European aerospace company Airbus has called for allowing original equipment manufacturers choose offset partners themselves rather than the government play matchmaker.
“Offset policies in India are restrictive and force us to work with people who aren’t the best to work with,” said Airbus India managing director Pierre De Bausset told CNBC-TV18. “We want to see broadening of where offsets can go, and us getting to choose the partners we work with.”
At a defence conference in Chennai earlier this week, Prime Minister Narendra Modi reiterated the government’s commitment to expedite defence deals.
Alan Garwood, business development director, BAE Systems, a global defence, aerospace and security company, said the offset rules in India are problematic and are quite strict in how they are being enforced.
“Quite simply, Indian offset rules state that if I’m selling to you, I’m allowed to sell only what I’ve made myself. They don’t allow us to sell all of what we’ve helped make, and a change would let us offer more diverse products.”
But Indian companies remain sanguine about their prospects.

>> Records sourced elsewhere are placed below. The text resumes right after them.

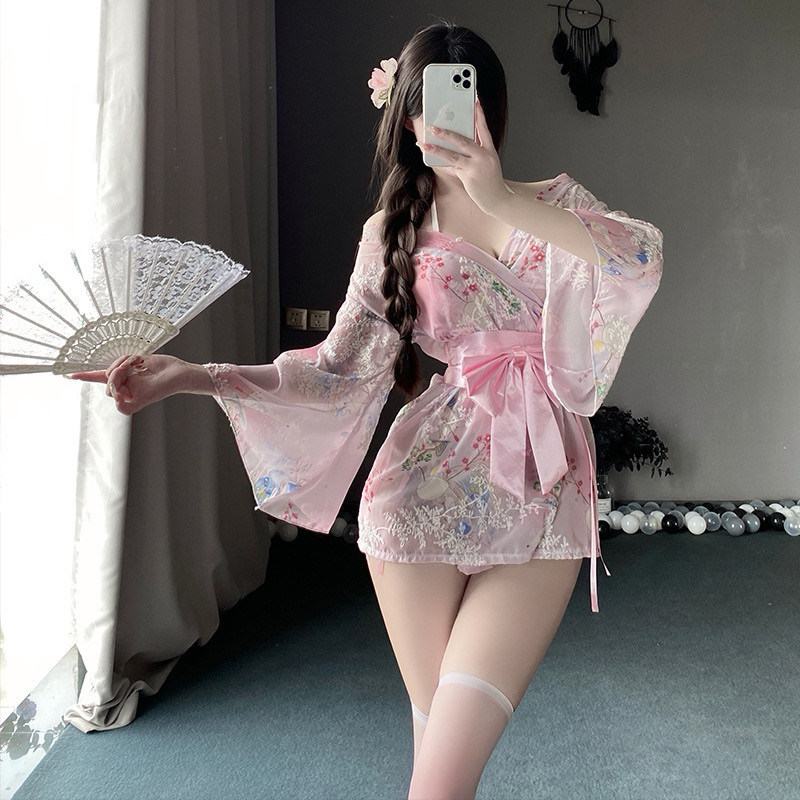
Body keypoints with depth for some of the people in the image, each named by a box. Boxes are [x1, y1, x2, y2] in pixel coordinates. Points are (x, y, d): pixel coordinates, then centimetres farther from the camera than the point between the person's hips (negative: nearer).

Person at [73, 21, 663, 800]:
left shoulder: (556, 202, 8)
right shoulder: (393, 231, 8)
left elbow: (642, 260, -12)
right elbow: (338, 370, 1)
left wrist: (503, 201, -20)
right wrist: (190, 375, -8)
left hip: (543, 499, 0)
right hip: (426, 492, 0)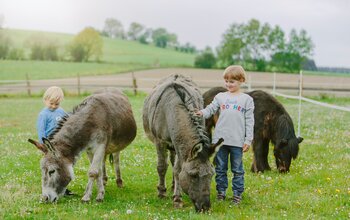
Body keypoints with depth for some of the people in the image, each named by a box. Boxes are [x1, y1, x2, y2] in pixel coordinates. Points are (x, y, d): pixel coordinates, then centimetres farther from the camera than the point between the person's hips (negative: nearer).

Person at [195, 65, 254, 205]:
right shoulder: (220, 97, 9)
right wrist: (203, 113, -22)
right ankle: (221, 192, 21)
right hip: (220, 140, 2)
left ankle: (237, 194, 15)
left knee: (237, 169, 5)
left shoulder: (247, 99, 3)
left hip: (237, 141, -2)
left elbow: (249, 121, 1)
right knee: (220, 169, 9)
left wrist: (248, 140, -4)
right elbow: (211, 109, 1)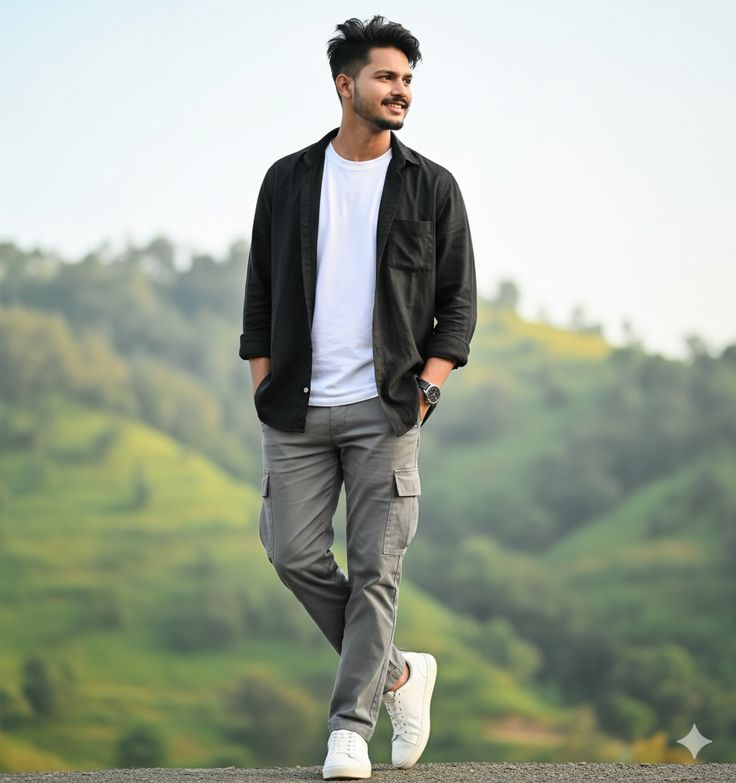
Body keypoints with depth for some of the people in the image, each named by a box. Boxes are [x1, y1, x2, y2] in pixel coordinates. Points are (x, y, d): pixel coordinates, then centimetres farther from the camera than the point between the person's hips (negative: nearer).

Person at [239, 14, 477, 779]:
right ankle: (399, 672, 17)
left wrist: (426, 388, -7)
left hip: (385, 410, -2)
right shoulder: (288, 180, 8)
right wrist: (266, 394, 4)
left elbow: (458, 303, 5)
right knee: (296, 556, -1)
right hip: (298, 410, 2)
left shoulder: (431, 187, 4)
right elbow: (259, 297, 12)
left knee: (375, 570, -5)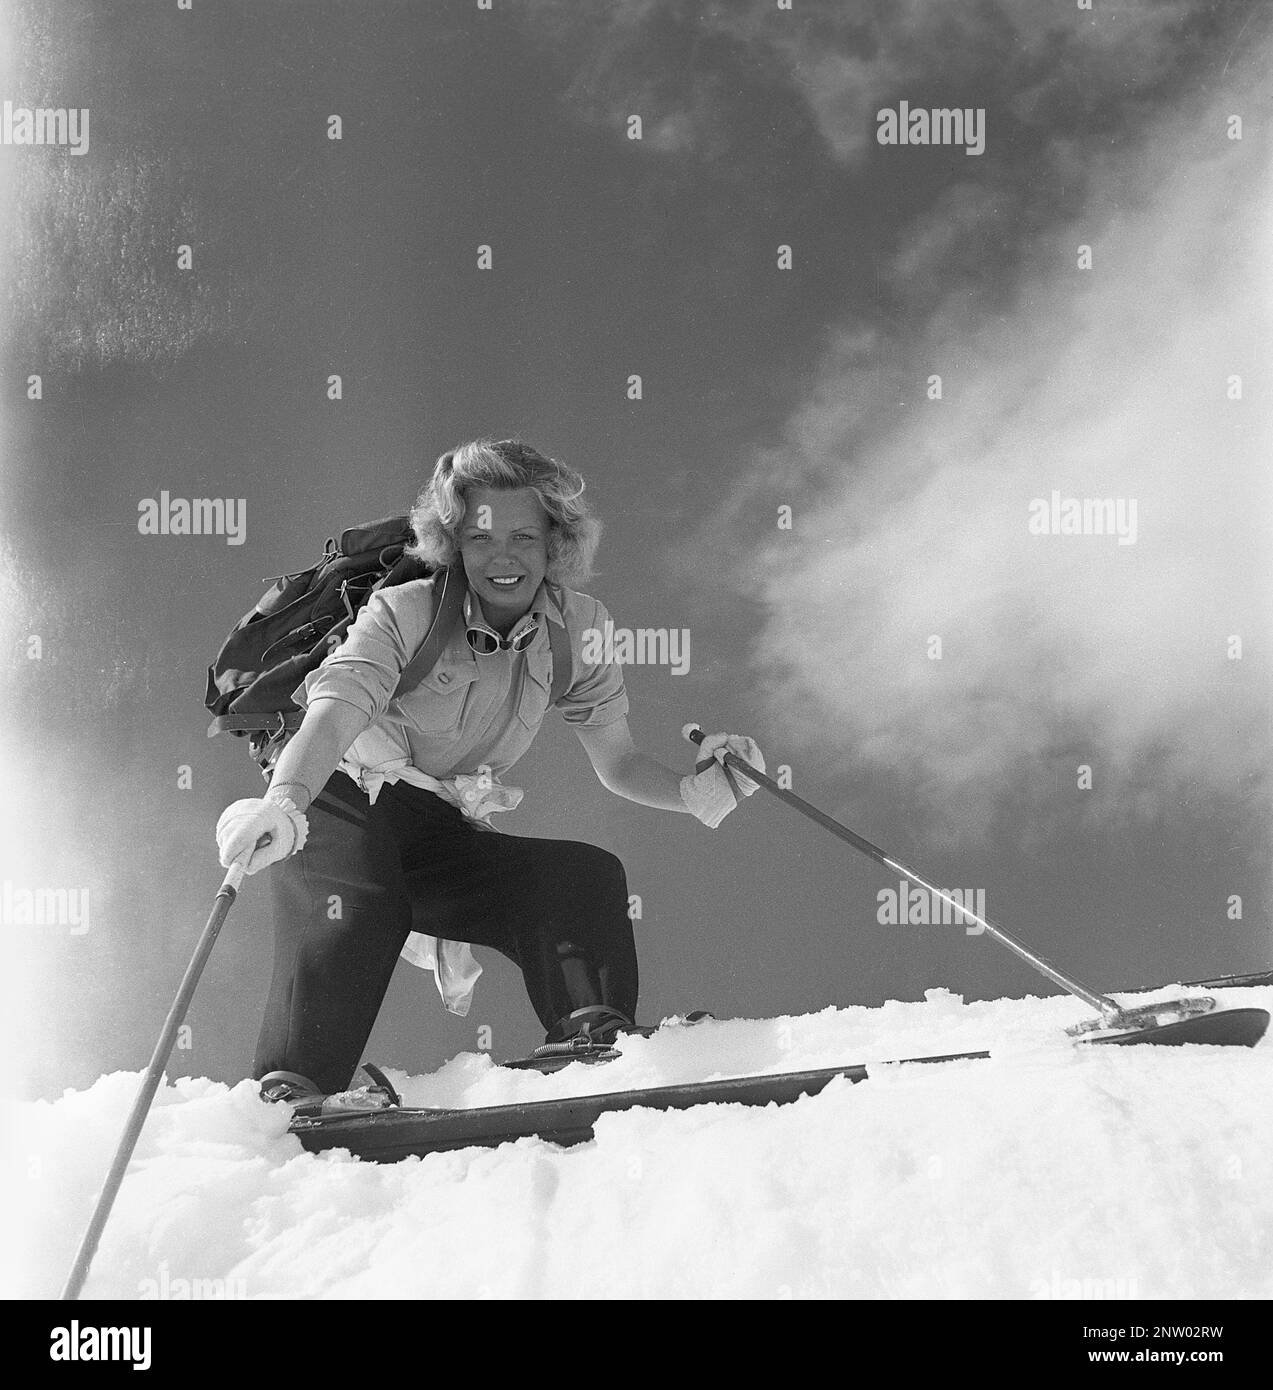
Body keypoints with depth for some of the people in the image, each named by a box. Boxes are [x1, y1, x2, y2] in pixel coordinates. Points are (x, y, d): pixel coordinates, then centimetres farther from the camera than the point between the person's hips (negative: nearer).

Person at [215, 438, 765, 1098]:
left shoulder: (577, 629, -2)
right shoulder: (402, 613, -17)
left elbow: (616, 762, 6)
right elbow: (331, 719, -32)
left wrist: (693, 793, -16)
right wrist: (283, 804, -53)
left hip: (444, 835, 5)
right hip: (340, 804, -5)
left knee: (588, 877, -14)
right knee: (353, 907, -34)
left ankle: (593, 1043, -17)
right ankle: (290, 1097, -39)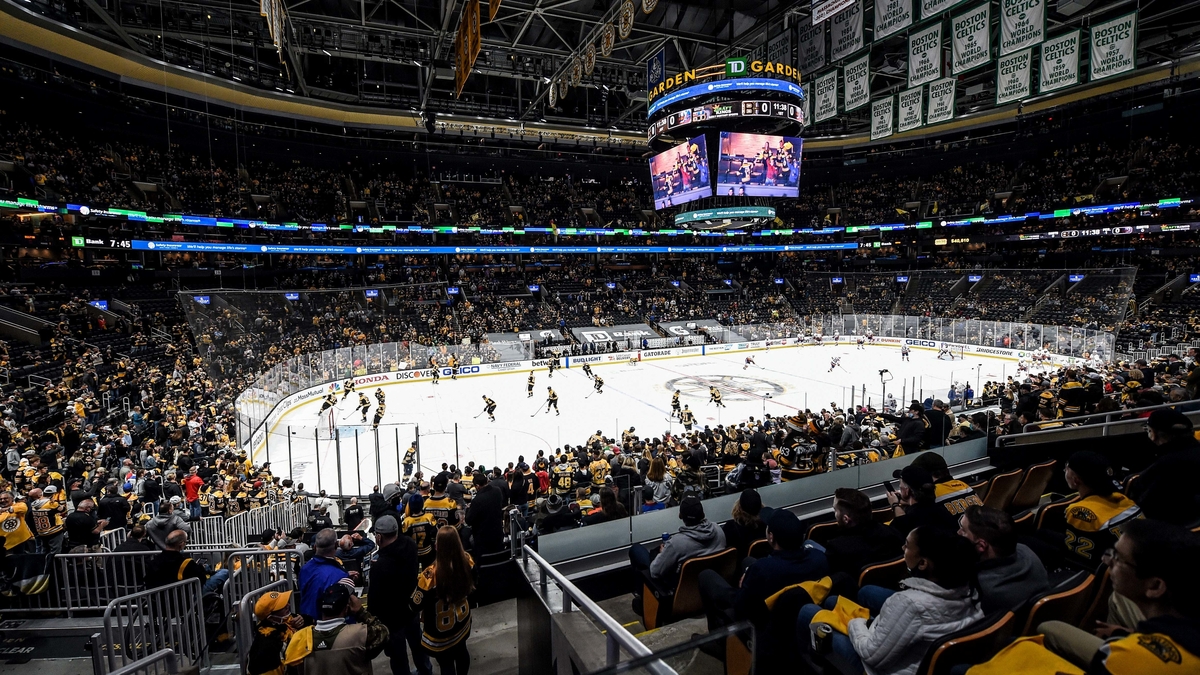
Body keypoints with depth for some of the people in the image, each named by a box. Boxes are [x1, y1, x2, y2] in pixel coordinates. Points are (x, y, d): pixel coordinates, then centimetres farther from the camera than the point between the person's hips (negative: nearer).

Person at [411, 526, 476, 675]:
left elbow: (415, 606, -21)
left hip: (441, 632, -5)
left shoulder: (431, 575, -37)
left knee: (446, 663, 19)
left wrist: (418, 583, -7)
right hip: (462, 621, 5)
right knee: (461, 652, 30)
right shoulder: (467, 561, -21)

Automobile company Ashok Leyland, which has diversified into defence, said its defence orders are conservatively valued at Rs 5,000 crore in the next five years.
“The last year alone has seen our orders double to Rs 800 crore,” said Vinod Dasari, managing director, Ashok Leyland.
“We have managed to win 19 of the 23 tenders we participated in. If all orders fructify, we could be looking at making products worth nearly Rs 50,000 crore.”
L&T Defence, a unit of the engineering and construction company, said its defence orders are worth at least Rs 50,000 crore for the next five years.